The information display systems (IDS) on the LOK were different from those of the Soyuz-7K.
The Descent Module was equipped with the "Uran" control panel and the Orbital Module featured the "Orion" approach control panel.

==Flights==
Only three uncrewed 7K-LOKs were flown in the short lifespan of the failed Soviet lunar program.

- One of them was a dummy 7K-LOK as a Soyuz 7K-L1E modification of a Soyuz 7K-L1 "Zond" spacecraft and was successfully test launched into Low Earth orbit on a Proton rocket designated as Kosmos 382 (Soyuz 7K-L1E No.2) on December 2, 1970.

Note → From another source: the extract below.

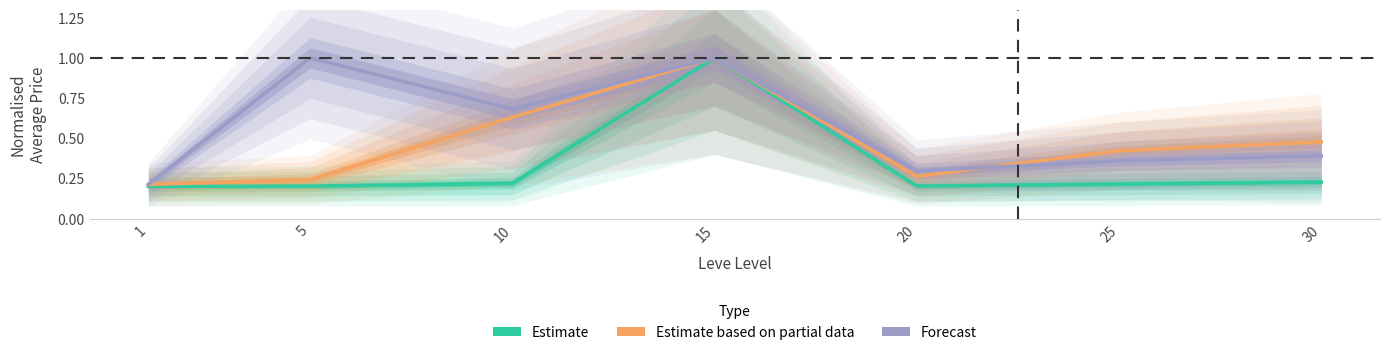

What is the value of the Forecast point at the 7th from the left?

0.4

- Two other unsuccessful launches of dummy 7K-LOK (Soyuz 7K-L1E No.1) and operational (Soyuz 7K-LOK No.1) with dummy LKs were fulfilled atop the N-1 rocket in its later flights on June 26, 1971 and November 23, 1972 intended for lunar flybys. Both spacecraft were pulled and saved by the launch escape system when those boosters failed. The two aborted flights later proved that the launch-escape system worked when a similar problem on a Soyuz-U forced the Soyuz T-10a to be jettisoned with its cosmonaut crew in 1983 before the booster exploded on the launchpad, destroying it. On two early flights of the N-1, both of them failures, another Soyuz 7K-L1S "Zond-M" modification of the 7K-L1 spacecraft instead of the 7K-LOK or 7K-L1E were used without the dummy LK, and they, along with the booster, were destroyed.

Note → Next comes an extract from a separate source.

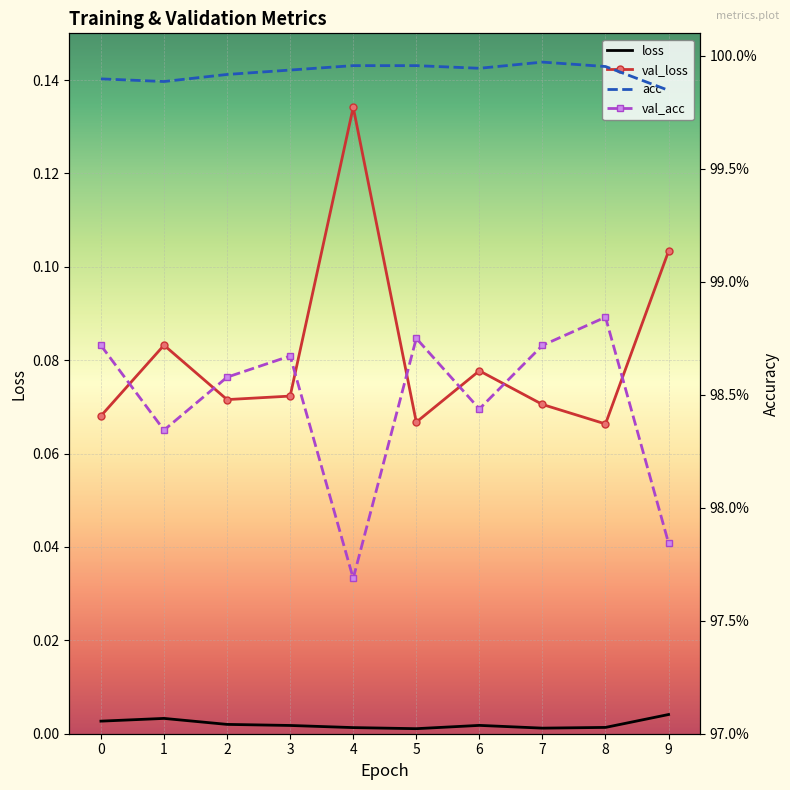

Between 6 and 8, which series saw the biggest shift?

val_loss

- Subsequently, a complete L3 lunar expedition complex with an operational 7K-LOK and LK, LOK 2, for an uncrewed lunar flyby and landing mission (in preparation of a future crewed flight) was prepared for the fifth launch of a modified N1 rocket in August 1974. The N1-L3 program was cancelled in May 1974 and the Soviets decided to concentrate on the development of space stations, achieving several firsts in the process.